Ryanair is key for tracking low-cost leisure travel in Europe. The airline had planned for summer fares to go up slightly. Now, it sees fares for April-June dropping by a mid-single-digit percentage, and fares for July-September likely “broadly flat.” That is a worse scenario for airlines trying to offset higher fuel bills.
Ryanair’s booking window is getting shorter as more travelers hold off on making plans. CFO Neil Sorahan told the Guardian, “Demand is still strong,” but flagged that people are waiting longer to book, making it harder to see trends for July through September. Sorahan said late bookers might be hit with higher fares. The Guardian
Ryanair is distancing ticket prices from worries about jet-fuel supply. Sorahan told Reuters the carrier is “increasingly confident” there won’t be any issues with jet-fuel supplies after summer. CEO Michael O’Leary said suppliers are saying there’s no planned disruption through mid-July. Reuters
Fuel is still Ryanair’s biggest variable. The carrier said it has hedged roughly 80% of its jet-fuel through March 2027 at about $67 a barrel, using contracts to fix prices. The other 20% isn’t hedged and is subject to market swings. Ryanair said spot prices shot above $150 a barrel after the Middle East conflict and long closures in the Strait of Hormuz.
Annual numbers looked solid. Revenue climbed 11% to 15.54 billion euros, with traffic up 4% to 208.4 million passengers. The company said average fares jumped 10% for the year to March, bouncing back from last year’s drop.
Investors shrugged it off. The Ryanair investor site showed the Dublin-listed shares fell 3.18% to 21.32 euros, while the Nasdaq stock dropped 3.35% to $53.36. Both moves tracked early-market losses after the fare warning.
Still, that more relaxed supply outlook might not hold up. Ryanair isn’t giving profit guidance for the year through March 2027, calling it “far too early” due to swings in fuel prices, risk of shortages, higher wages, maintenance bills, new environmental taxes, and threats linked to the Middle East, Ukraine and European air-traffic control problems.
It’s not just Ryanair under the gun. Last week, Reuters said Air France-KLM is looking at a $2.4 billion jump in its fuel bill this year. British Airways parent IAG has cut its annual profit outlook, and easyJet pointed to 25 million pounds in extra March fuel charges.
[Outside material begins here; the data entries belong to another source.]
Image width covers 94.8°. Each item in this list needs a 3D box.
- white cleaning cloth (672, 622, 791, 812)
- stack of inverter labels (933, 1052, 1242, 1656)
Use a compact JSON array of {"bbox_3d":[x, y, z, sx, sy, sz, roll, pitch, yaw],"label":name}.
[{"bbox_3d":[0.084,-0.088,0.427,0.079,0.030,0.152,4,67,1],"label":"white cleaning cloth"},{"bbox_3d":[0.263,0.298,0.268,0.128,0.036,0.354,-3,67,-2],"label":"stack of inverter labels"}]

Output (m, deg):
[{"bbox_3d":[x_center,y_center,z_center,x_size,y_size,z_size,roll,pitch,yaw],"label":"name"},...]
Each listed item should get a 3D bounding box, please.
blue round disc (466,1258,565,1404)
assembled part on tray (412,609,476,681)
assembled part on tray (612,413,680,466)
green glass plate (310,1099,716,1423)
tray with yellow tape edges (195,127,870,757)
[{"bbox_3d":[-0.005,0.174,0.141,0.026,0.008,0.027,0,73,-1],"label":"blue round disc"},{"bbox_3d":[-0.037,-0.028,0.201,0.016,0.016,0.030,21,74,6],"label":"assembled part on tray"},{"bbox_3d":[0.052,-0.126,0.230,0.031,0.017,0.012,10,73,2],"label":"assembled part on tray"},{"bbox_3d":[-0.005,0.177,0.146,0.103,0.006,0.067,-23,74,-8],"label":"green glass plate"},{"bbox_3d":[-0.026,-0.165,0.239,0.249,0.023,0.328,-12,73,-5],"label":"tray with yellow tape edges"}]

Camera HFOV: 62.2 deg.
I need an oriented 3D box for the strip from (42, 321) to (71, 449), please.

Ryanair says its low cost base and hedging let it push harder on pricing. Goodbody now sees Ryanair’s profit for the year to March 2027 at 1.93 billion euros, down 14% from its prior view, after the broker said the latest guidance pointed to average fares dropping about 1% in the year.
Airline and holiday companies can’t just hike prices with inflation still hurting wallets, Dan Coatsworth, head of markets at AJ Bell, said. “The market was too fragile” for fare increases now, he said. But if costs keep rising, carriers might have to push prices up later. The Guardian
Ryanair said negotiations to extend Michael O’Leary’s contract through 2032 are close to being finished. The new package would grant him an option for 10 million shares, but the shares will vest only if profit-after-tax or share price goals are achieved.